WHAT TO WORK ON
Gather each line containing the string "with" from these entries.

________

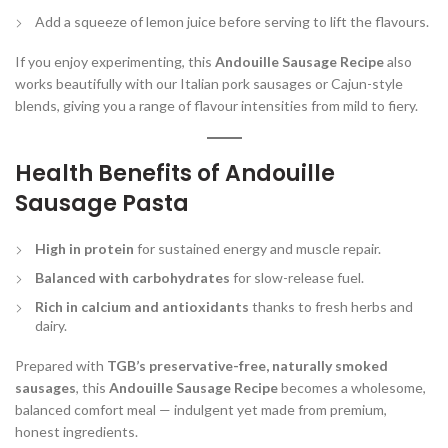
Add a squeeze of lemon juice before serving to lift the flavours.
If you enjoy experimenting, this
Andouille Sausage Recipe
also
works beautifully with our Italian pork sausages or Cajun-style
blends, giving you a range of flavour intensities from mild to fiery.
Health Benefits of Andouille
Sausage Pasta
High in protein
for sustained energy and muscle repair.
Balanced with carbohydrates
for slow-release fuel.
Rich in calcium and antioxidants
thanks to fresh herbs and
dairy.
Prepared with
TGB’s preservative-free, naturally smoked
sausages
, this
Andouille Sausage Recipe
becomes a wholesome,
balanced comfort meal — indulgent yet made from premium,
honest ingredients.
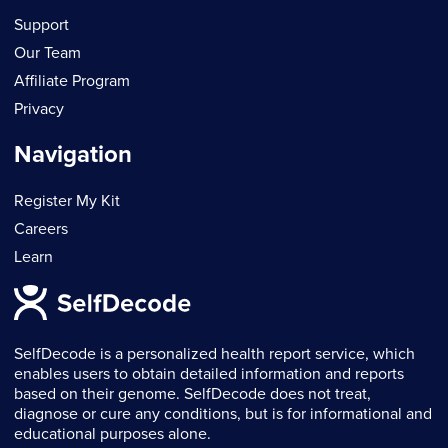
Support
Our Team
Affiliate Program
Privacy
Navigation
Register My Kit
Careers
Learn
SelfDecode is a personalized health report service, which
enables users to obtain detailed information and reports
based on their genome. SelfDecode does not treat,
diagnose or cure any conditions, but is for informational and
educational purposes alone.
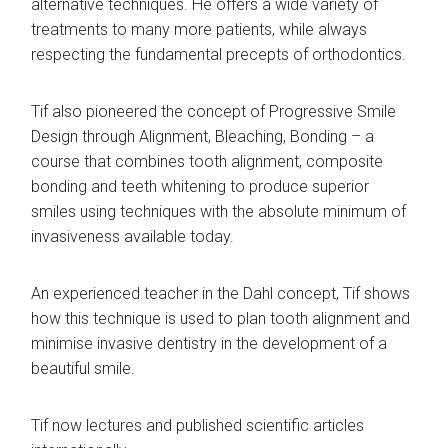
alternative techniques. He offers a wide variety of
treatments to many more patients, while always
respecting the fundamental precepts of orthodontics.
Tif also pioneered the concept of Progressive Smile
Design through Alignment, Bleaching, Bonding – a
course that combines tooth alignment, composite
bonding and teeth whitening to produce superior
smiles using techniques with the absolute minimum of
invasiveness available today.
An experienced teacher in the Dahl concept, Tif shows
how this technique is used to plan tooth alignment and
minimise invasive dentistry in the development of a
beautiful smile.
Tif now lectures and published scientific articles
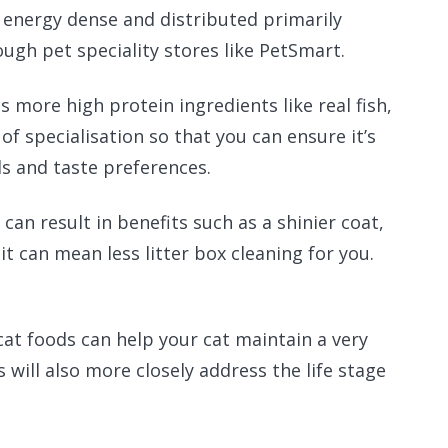
 energy dense and distributed primarily
ough pet speciality stores like PetSmart.
s more high protein ingredients like real fish,
of specialisation so that you can ensure it’s
eds and taste preferences.
 can result in benefits such as a shinier coat,
it can mean less litter box cleaning for you.
cat foods can help your cat maintain a very
will also more closely address the life stage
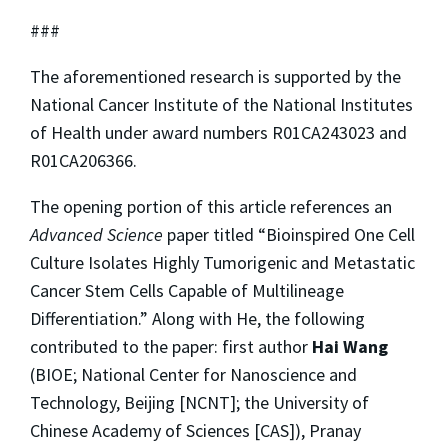
###
The aforementioned research is supported by the
National Cancer Institute of the National Institutes
of Health under award numbers R01CA243023 and
R01CA206366.
The opening portion of this article references an
Advanced Science
paper titled “Bioinspired One Cell
Culture Isolates Highly Tumorigenic and Metastatic
Cancer Stem Cells Capable of Multilineage
Differentiation.” Along with He, the following
contributed to the paper: first author
Hai Wang
(BIOE; National Center for Nanoscience and
Technology, Beijing [NCNT]; the University of
Chinese Academy of Sciences [CAS]), Pranay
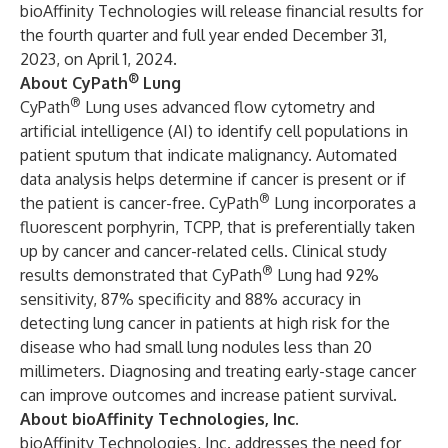
bioAffinity Technologies will release financial results for
the fourth quarter and full year ended December 31,
2023, on April 1, 2024.
®
About CyPath
Lung
®
CyPath
Lung uses advanced flow cytometry and
artificial intelligence (AI) to identify cell populations in
patient sputum that indicate malignancy. Automated
data analysis helps determine if cancer is present or if
®
the patient is cancer-free. CyPath
Lung incorporates a
fluorescent porphyrin, TCPP, that is preferentially taken
up by cancer and cancer-related cells.
Clinical study
®
results
demonstrated that CyPath
Lung had 92%
sensitivity, 87% specificity and 88% accuracy in
detecting lung cancer in patients at high risk for the
disease who had small lung nodules less than 20
millimeters. Diagnosing and treating early-stage cancer
can improve outcomes and increase patient survival.
About bioAffinity Technologies, Inc.
bioAffinity Technologies, Inc. addresses the need for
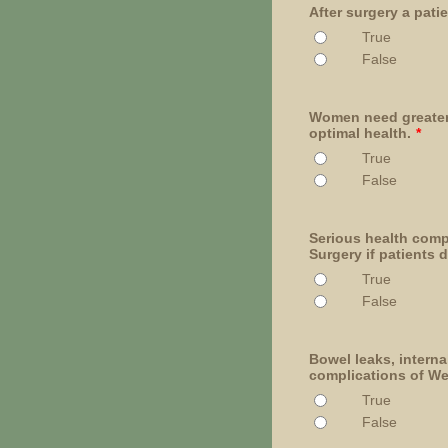
After surgery a pat
True
False
Women need greater 
optimal health.
*
True
False
Serious health comp
Surgery if patients d
True
False
Bowel leaks, interna
complications of We
True
False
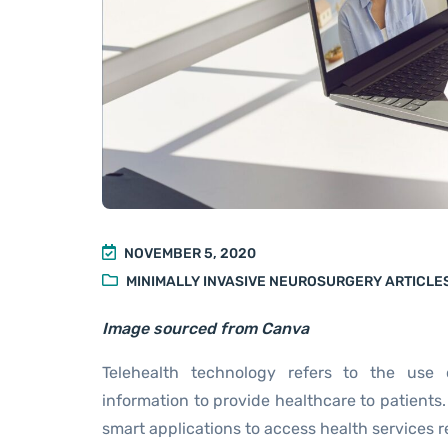
NOVEMBER 5, 2020
MINIMALLY INVASIVE NEUROSURGERY ARTICLE
Image sourced from Canva
Telehealth technology refers to the use 
information to provide healthcare to patients.
smart applications to access health services re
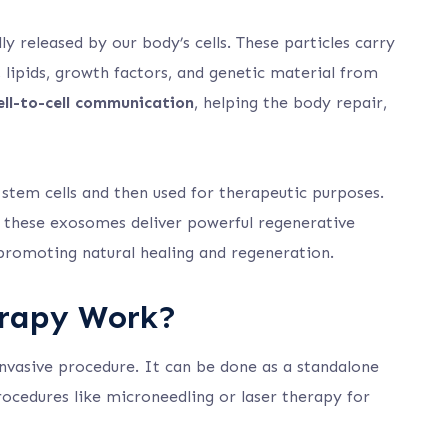
y released by our body’s cells. These particles carry
 lipids, growth factors, and genetic material from
ell-to-cell communication
, helping the body repair,
tem cells and then used for therapeutic purposes.
p, these exosomes deliver powerful regenerative
, promoting natural healing and regeneration.
rapy Work?
nvasive procedure. It can be done as a standalone
ocedures like microneedling or laser therapy for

________

REPLY TO THE TASK
works beautifully with our Italian pork sausages or Cajun-style
Balanced with carbohydrates
Prepared with
smiles using techniques with the absolute minimum of
Differentiation.” Along with He, the following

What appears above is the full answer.